For the past week, I have barely been able to sleep without constant dreams of you.
I didn’t know what to say when we spoke. I was afraid and confused. My heart stopped when you said what you said, and I’m afraid it may not beat the same way again.
Misunderstandings happen. They happen all the time and it takes patience to smooth them out. That’s what I thought this was. I thought this would all blow over and we would be okay. I know it’s hard to deal with me and I’m sorry for being so difficult, but could you blame me for pushing away at times when I feel like I could get hurt?
I love you. I don’t know how much or how little, but it’s just enough to keep me awake at night and make me believe in impossible dreams.
I think of you throughout moments of each day, wondering and hoping that, maybe, you are thinking of me too. You have been there for me when, at times, I couldn’t be there for myself. I hope in some, small way, I have been able to do the same for you. I want you to know that I believe in you. I hope for you. Please, don’t be so hard on yourself and be kind to yourself because the time will come when all the things you want now will be yours.
I want to beg you to change your mind. I want to tell you it will be different and that it will be all we imagined and more.
I’m fighting everything in me not to get on a plane and tell you how much you mean to me and that the way I feel about you, this overwhelming mixture of emotions, is something worth fighting for.
I want to tell you that I wish you would fight for me; that I want you to fight for me because you are everything to me and some part of me wishes you felt the same.

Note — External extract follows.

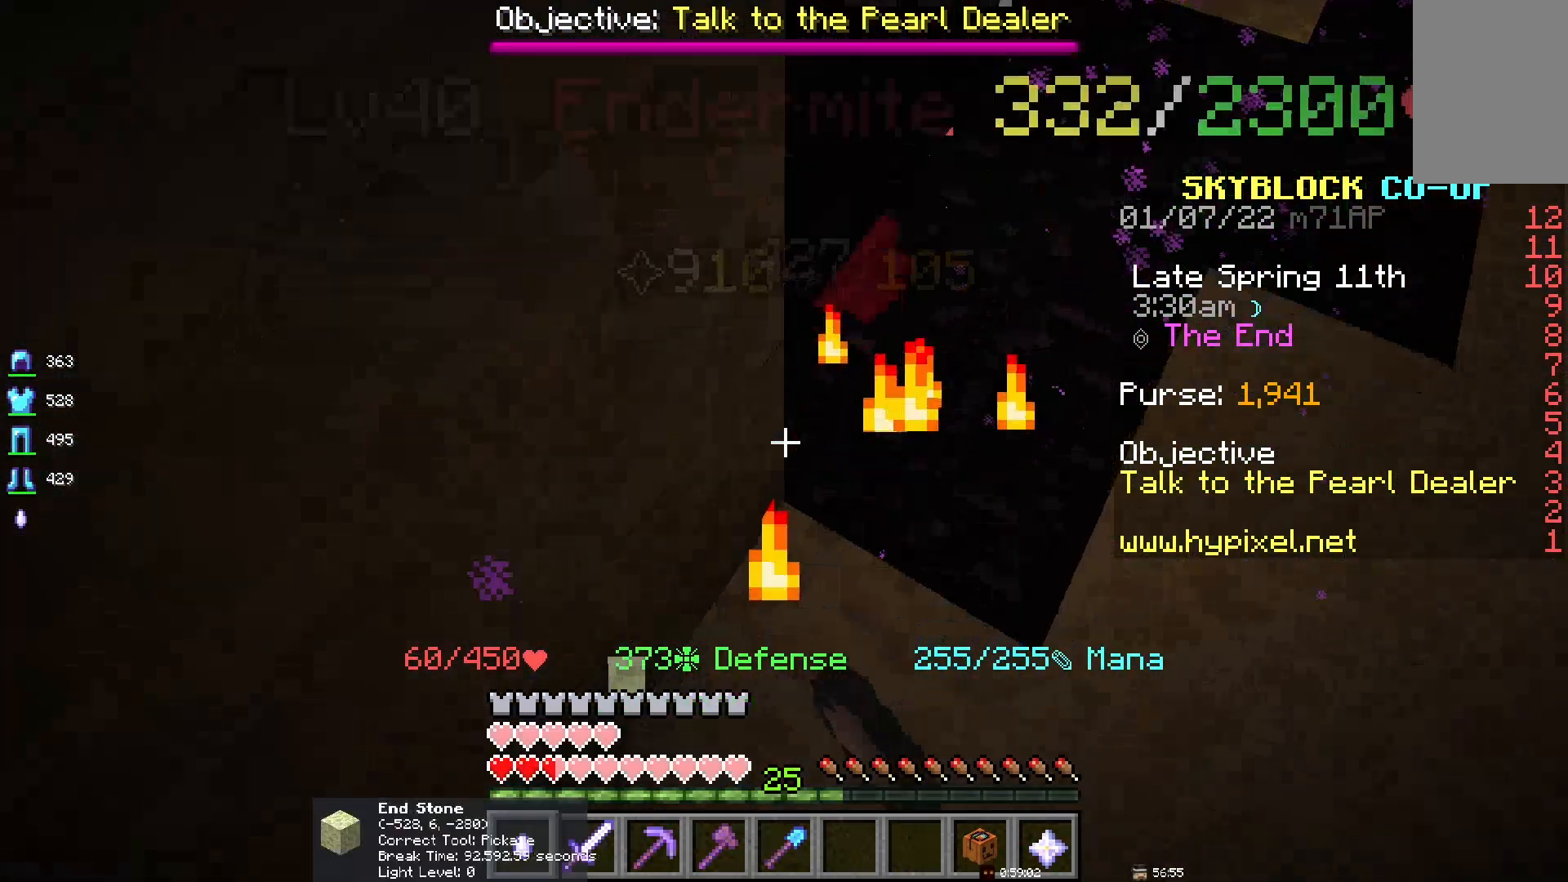
{"keys": ["s"], "mouse": ["left"], "events": [[367, "mouse_left", "up"], [400, "mouse_left", "down"]]}
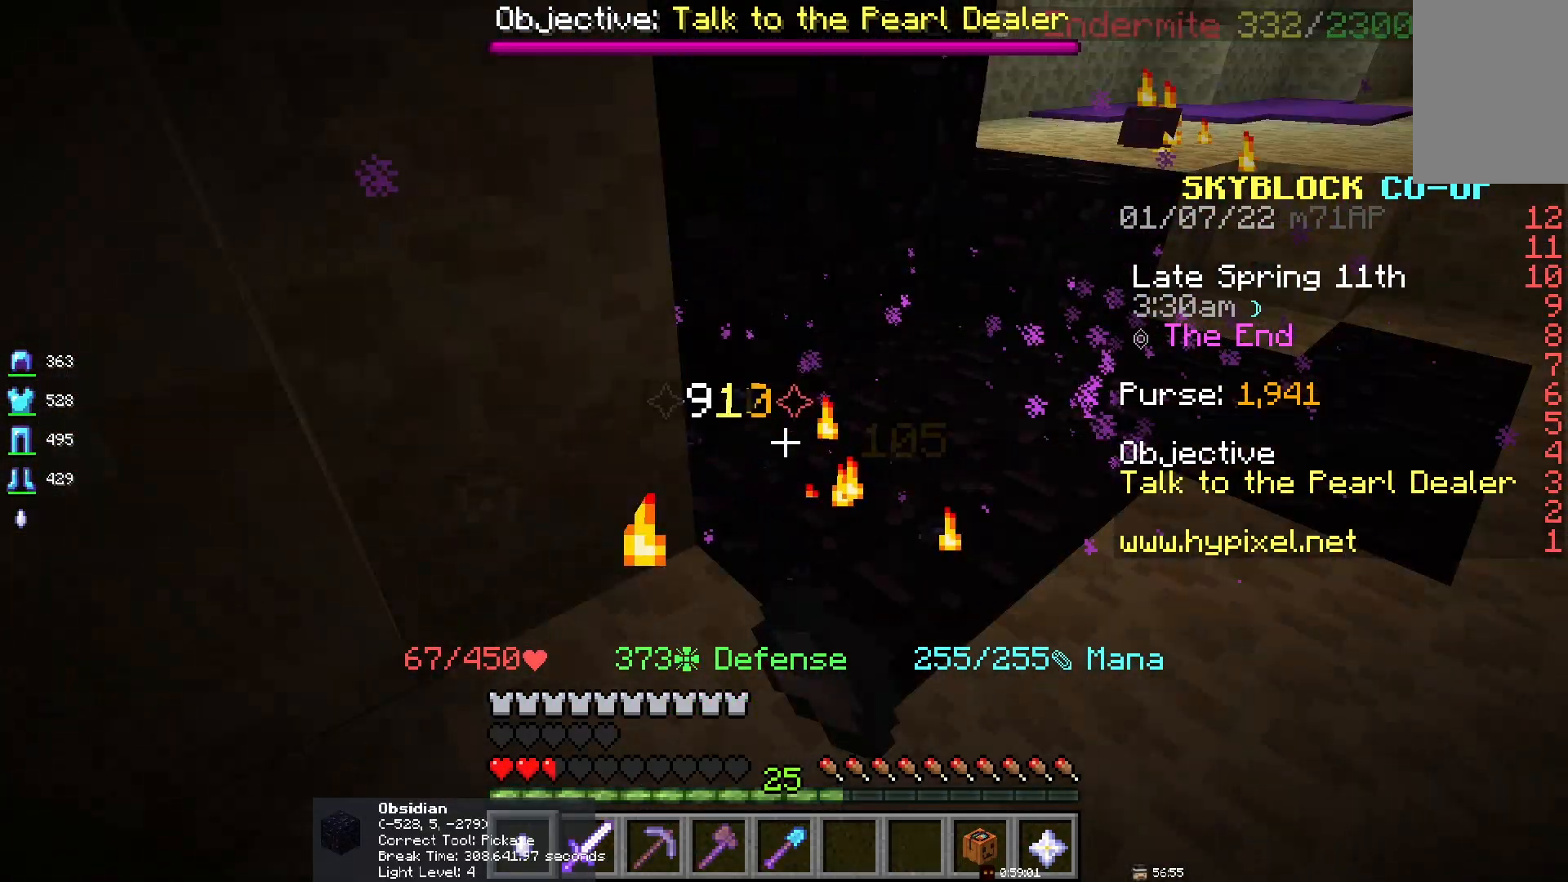
{"keys": ["s"], "mouse": ["left"], "events": [[167, "d", "down"], [383, "d", "up"]]}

You know I’d pack my bags and get there somehow if I thought it would change your mind, but I’m scared to death it won’t.
I want to keep you. I want you to hold me and promise me a world together, but some impossible things are just that.
For now I’ll just imagine. I’ll imagine waking up and falling asleep to the sound of your voice. I’ll imagine exploring new cities with you. I’ll imagine midnight walks, holding your hand, and pretending that no one else in the world exists except for us.
And if by some chance or circumstance, we meet each other again in some vague and distant future, I hope you’ll remember us as we once were – happy.